How can menopause occur?
Women have ovaries that produce estrogen and progesterone hormones. Both of these sexual hormones control the ovulation cycle (release of eggs from the ovary) and menstruation.
When menopause occurs, the ovaries no longer produce estrogen and progesterone hormones so the egg is no longer released and menstruation will not occur. Women who experience this condition no longer have egg cells on their uterine walls so that after intercourse, the incoming sperm cannot meet the egg cell. Finally, fertilization will not be possible and pregnancy cannot occur.

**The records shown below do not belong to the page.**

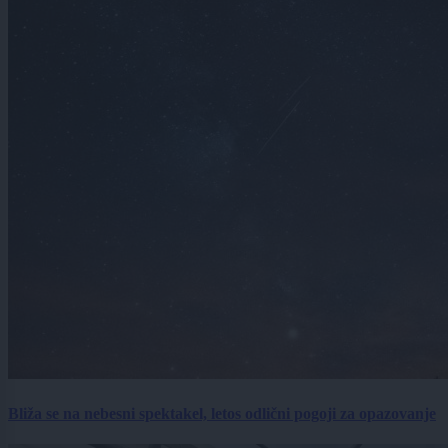
Bliža se na nebesni spektakel, letos odlični pogoji za opazovanje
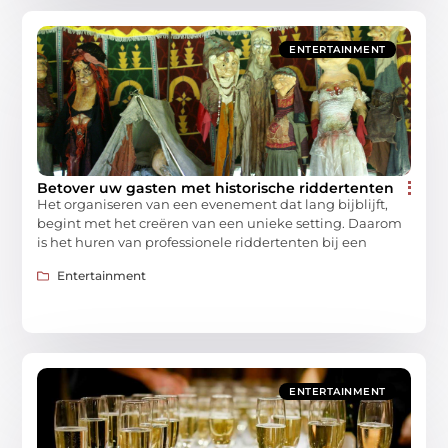
ENTERTAINMENT
Betover uw gasten met historische riddertenten
Het organiseren van een evenement dat lang bijblijft,
begint met het creëren van een unieke setting. Daarom
is het huren van professionele riddertenten bij een
Entertainment
ENTERTAINMENT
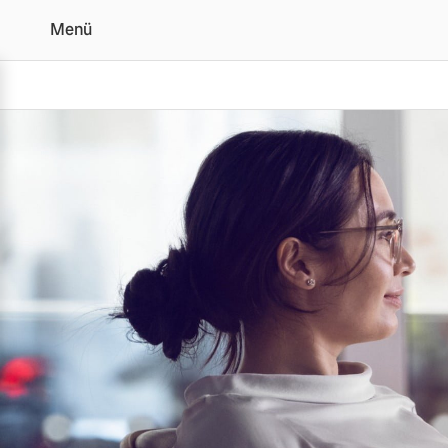
Menü
Volvo Personal Service |
Vollelektrisch
6 Modelle
Plug-in Hybrid
3 Modelle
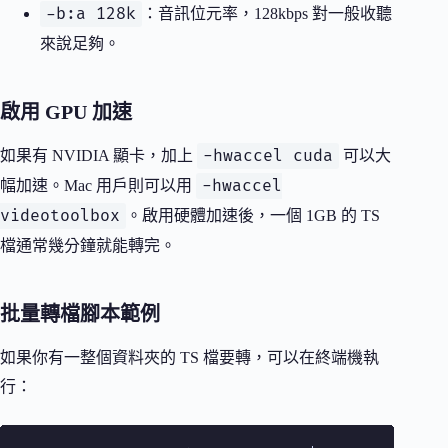
-b:a 128k
：音訊位元率，128kbps 對一般收聽
來說足夠。
啟用 GPU 加速
-hwaccel cuda
如果有 NVIDIA 顯卡，加上
可以大
-hwaccel
幅加速。Mac 用戶則可以用
videotoolbox
。啟用硬體加速後，一個 1GB 的 TS
檔通常幾分鐘就能轉完。
批量轉檔腳本範例
如果你有一整個資料夾的 TS 檔要轉，可以在終端機執
行：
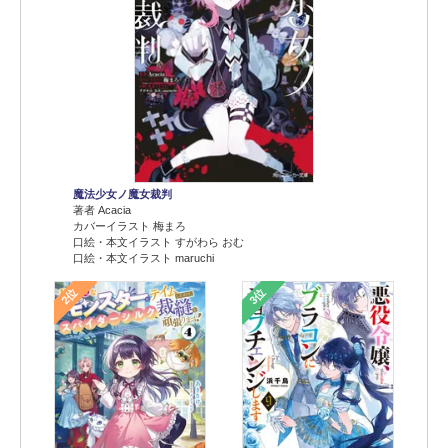
魔法少女ノ魔女裁判
著者 Acacia
カバーイラスト 梅まろ
口絵・本文イラスト すがわら おむ
口絵・本文イラスト maruchi
2位
3位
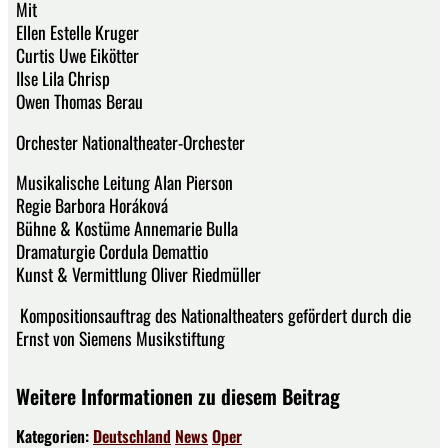
Mit
Ellen Estelle Kruger
Curtis Uwe Eikötter
Ilse Lila Chrisp
Owen Thomas Berau
Orchester Nationaltheater-Orchester
Musikalische Leitung Alan Pierson
Regie Barbora Horáková
Bühne & Kostüme Annemarie Bulla
Dramaturgie Cordula Demattio
Kunst & Vermittlung Oliver Riedmüller
Kompositionsauftrag des Nationaltheaters gefördert durch die
Ernst von Siemens Musikstiftung
Weitere Informationen zu diesem Beitrag
Kategorien:
Deutschland
News
Oper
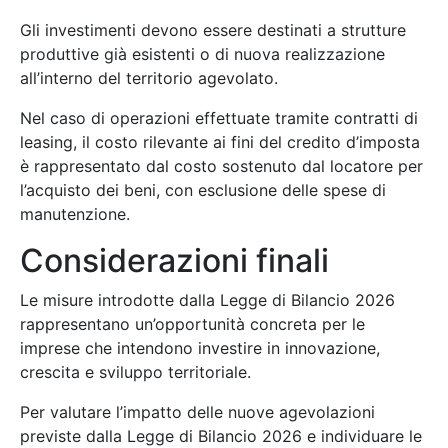
Gli investimenti devono essere destinati a strutture
produttive già esistenti o di nuova realizzazione
all’interno del territorio agevolato.
Nel caso di operazioni effettuate tramite contratti di
leasing, il costo rilevante ai fini del credito d’imposta
è rappresentato dal costo sostenuto dal locatore per
l’acquisto dei beni, con esclusione delle spese di
manutenzione.
Considerazioni finali
Le misure introdotte dalla Legge di Bilancio 2026
rappresentano un’opportunità concreta per le
imprese che intendono investire in innovazione,
crescita e sviluppo territoriale.
Per valutare l’impatto delle nuove agevolazioni
previste dalla Legge di Bilancio 2026 e individuare le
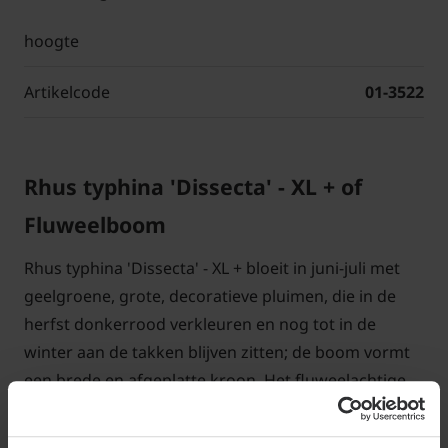
hoogte
Artikelcode
01-3522
Rhus typhina 'Dissecta' - XL
+
of
Fluweelboom
Rhus typhina 'Dissecta' - XL + bloeit in juni-juli met
geelgroene, grote, decoratieve pluimen, die in de
herfst donkerrood verkleuren en nog tot in de
winter aan de takken blijven zitten; de boom vormt
een brede en afgeplatte kroon. Het fluweelachtige
blad van de Rhus typhina 'Dissecta' is zeer diep
ingesneden en lijkt wel wat op varenbladeren. De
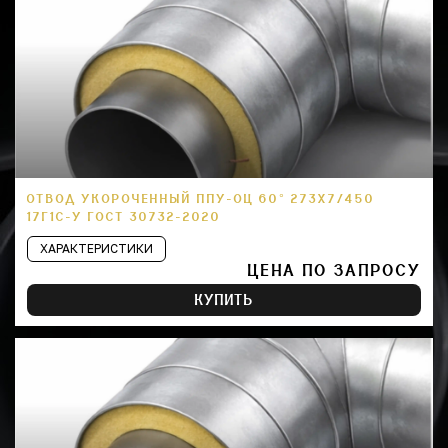
ОТВОД УКОРОЧЕННЫЙ ППУ-ОЦ 60° 273Х7/450
17Г1С-У ГОСТ 30732-2020
ХАРАКТЕРИСТИКИ
ЦЕНА ПО ЗАПРОСУ
КУПИТЬ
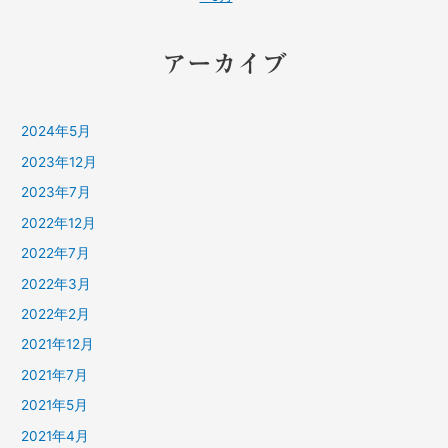
アーカイブ
2024年5月
2023年12月
2023年7月
2022年12月
2022年7月
2022年3月
2022年2月
2021年12月
2021年7月
2021年5月
2021年4月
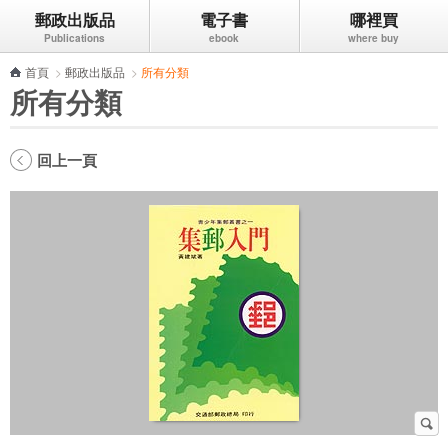
郵政出版品
電子書
哪裡買
跳到主要內容區塊
首頁
>
郵政出版品
>
所有分類
所有分類
回上一頁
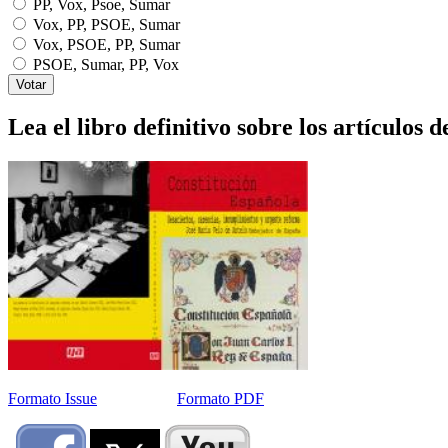
PP, Vox, Psoe, Sumar
Vox, PP, PSOE, Sumar
Vox, PSOE, PP, Sumar
PSOE, Sumar, PP, Vox
Lea el libro definitivo sobre los artículos d
Formato Issue
Formato PDF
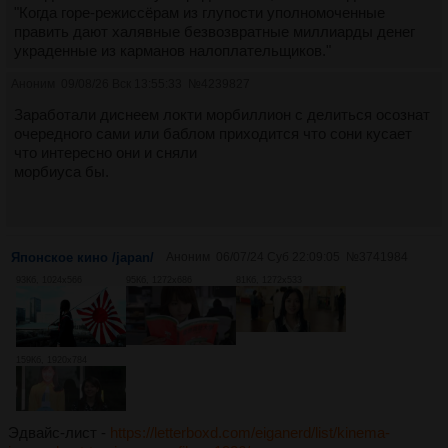
"Когда горе-режиссёрам из глупости уполномоченные
править дают халявные безвозвратные миллиарды денег
украденные из карманов налоплательщиков."
Аноним
09/08/26 Вск 13:55:33
№
4239827
Заработали диснеем локти морбиллион с делиться осознат
очередного сами или баблом приходится что сони кусает
что интересно они и сняли
морбиуса бы.
Японское кино /japan/
Аноним
06/07/24 Суб 22:09:05
№
3741984
93Кб, 1024x566
95Кб, 1272x686
81Кб, 1272x533
159Кб, 1920x784
Эдвайс-лист -
https://letterboxd.com/eiganerd/list/kinema-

Risk of early menopause in women with uterine lift surgery
Menopause normally occurs in women over the age of 41 years. However, there are some women who experience menopause faster than that age. Reported from Healthline, women who undergo a surgical process such as hysterectomy (uterine lift surgery) and oophorectomy (ovarian lift surgery, both one and two ovaries) have a higher risk of experiencing early menopause.
Then, Dr. Patricia G. Moorman, a lecturer at Duke University and colleagues conducted a study on the side effects of hysterectomy, namely early menopause in women aged 30 to 47 years, as reported by Obgyn. Researchers looked at 406 women who underwent hysterectomy and compared it with 465 healthy women. The researcher collected blood samples and gave the woman a questionnaire every year for 5 years.

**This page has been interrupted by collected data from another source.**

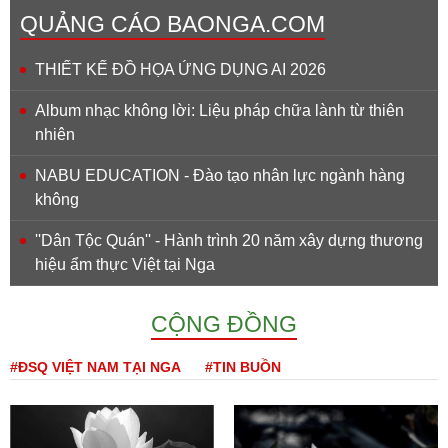
QUẢNG CÁO BAONGA.COM
THIẾT KẾ ĐỒ HỌA ỨNG DỤNG AI 2026
Album nhạc không lời: Liệu pháp chữa lành từ thiên
nhiên
NABU EDUCATION - Đào tạo nhân lực ngành hàng
không
''Dân Tộc Quán'' - Hành trình 20 năm xây dựng thương
hiệu ẩm thực Việt tại Nga
CỘNG ĐỒNG
#ĐSQ VIỆT NAM TẠI NGA
#TIN BUỒN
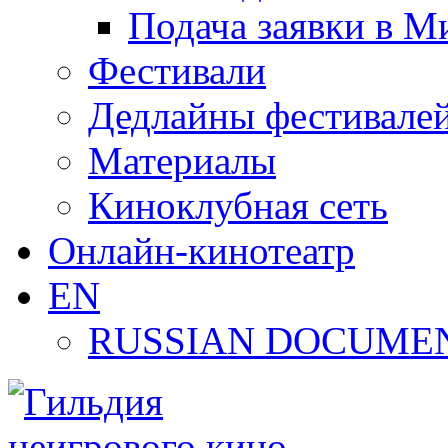
Подача заявки в М
Фестивали
Дедлайны фестивале
Материалы
Киноклубная сеть
Онлайн-кинотеатр
EN
RUSSIAN DOCUMEN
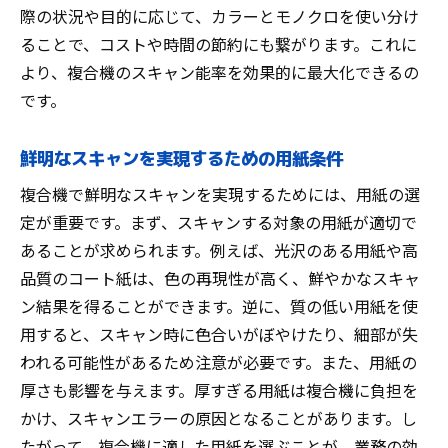
際の状況や目的に応じて、カラーとモノクロを使い分け
ることで、コストや時間の節約にも繋がります。これに
より、複合機のスキャン能率を効果的に最大化できるの
です。
鮮明なスキャンを実現するための用紙条件
複合機で鮮明なスキャンを実現するためには、用紙の選
定が重要です。まず、スキャンする対象の用紙が適切で
あることが求められます。例えば、光沢のある用紙や高
品質のコート紙は、色の再現性が高く、鮮やかなスキャ
ン結果を得ることができます。逆に、質の低い用紙を使
用すると、スキャン時に色合いがぼやけたり、細部が失
われる可能性があるため注意が必要です。また、用紙の
厚さも影響を与えます。厚すぎる用紙は複合機に負担を
かけ、スキャンエラーの原因となることがあります。し
たがって、複合機に適した用紙を選ぶことが、業務の効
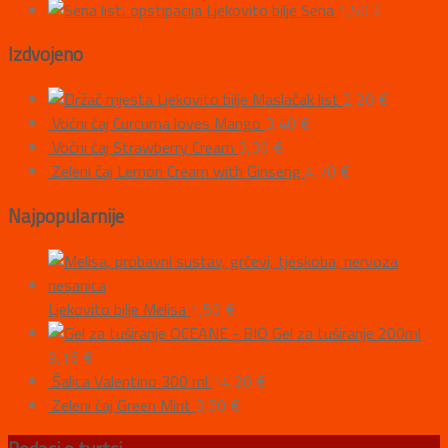
Ljekovito bilje Sena
1,50
€
Izdvojeno
Ljekovito bilje Maslačak list
2,20
€
Voćni čaj Curcuma loves Mango
3,40
€
Voćni čaj Strawberry Cream
3,30
€
Zeleni čaj Lemon Cream with Ginseng
4,70
€
Najpopularnije
Ljekovito bilje Melisa
1,50
€
OCEANE - BIO Gel za tuširanje 200ml
9,16
€
Šalica Valentino 300 ml
14,20
€
Zeleni čaj Green Mint
3,50
€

The results showed that women experienced 14.8 percent failure of ovarian function in women with hysterectomy, while healthy women had a risk of 8 percent. The risk of early menopause is indeed higher in women who undergo surgery to remove the uterus at the same time with their ovaries. However, the risk also remains high in women with hysterectomy whose ovaries are still maintained.

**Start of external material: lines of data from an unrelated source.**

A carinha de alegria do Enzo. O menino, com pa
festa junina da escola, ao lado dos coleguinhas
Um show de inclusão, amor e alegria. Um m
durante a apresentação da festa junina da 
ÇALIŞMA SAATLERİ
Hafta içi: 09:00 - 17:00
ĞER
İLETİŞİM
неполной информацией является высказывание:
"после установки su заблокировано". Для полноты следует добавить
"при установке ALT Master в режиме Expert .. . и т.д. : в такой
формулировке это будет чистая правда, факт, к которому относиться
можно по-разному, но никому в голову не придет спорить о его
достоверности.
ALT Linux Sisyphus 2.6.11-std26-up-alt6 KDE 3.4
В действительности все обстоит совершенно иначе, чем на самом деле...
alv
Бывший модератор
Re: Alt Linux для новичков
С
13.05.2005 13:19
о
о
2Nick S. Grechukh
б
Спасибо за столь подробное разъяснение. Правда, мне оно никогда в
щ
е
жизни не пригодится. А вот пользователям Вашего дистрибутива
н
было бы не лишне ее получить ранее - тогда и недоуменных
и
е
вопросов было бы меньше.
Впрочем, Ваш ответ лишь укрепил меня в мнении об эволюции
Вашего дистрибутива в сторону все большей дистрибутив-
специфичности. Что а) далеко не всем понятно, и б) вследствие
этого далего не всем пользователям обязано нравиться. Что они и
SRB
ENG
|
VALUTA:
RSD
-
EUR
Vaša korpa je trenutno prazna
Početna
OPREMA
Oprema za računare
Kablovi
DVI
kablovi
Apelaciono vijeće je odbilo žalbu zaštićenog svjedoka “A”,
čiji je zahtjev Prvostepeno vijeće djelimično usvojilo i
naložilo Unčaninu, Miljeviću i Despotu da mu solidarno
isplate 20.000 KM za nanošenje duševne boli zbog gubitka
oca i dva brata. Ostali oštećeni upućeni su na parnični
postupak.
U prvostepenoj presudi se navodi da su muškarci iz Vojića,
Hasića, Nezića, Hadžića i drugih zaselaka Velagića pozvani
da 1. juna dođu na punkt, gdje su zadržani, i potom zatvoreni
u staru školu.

Oophorectomy can indeed cause menopause to occur more quickly, because the place where sex hormones are produced is eliminated. The procedure for removing one ovary (a single oophorectomy) causes the number of sex hormones to decrease, causing menopause to occur more quickly. While the surgical removal of two ovaries (bilateral oophorectomy) indicates the production of sex hormones really stops and menopause can occur soon.
Then what about early menopause in women with hysterectomy? Based on research conducted by Moorman, hysterectomy influences blood flow to the ovaries which is likely to cause the production of sex hormones to decrease so that the ovaries fail to perform normal functions. In addition, hysterectomy can cause FSH levels (follicle-stimulating hormones) to increase so as to accelerate follicular thinning, which is a factor causing menopause.
Is early menopause dangerous?
Besides the uncomfortable symptoms of hot flashes, vaginal dryness, or insomnia, early menopause is actually quite dangerous. This condition according to research is associated with various complications such as osteoporosis and heart disease which can cause premature death in women.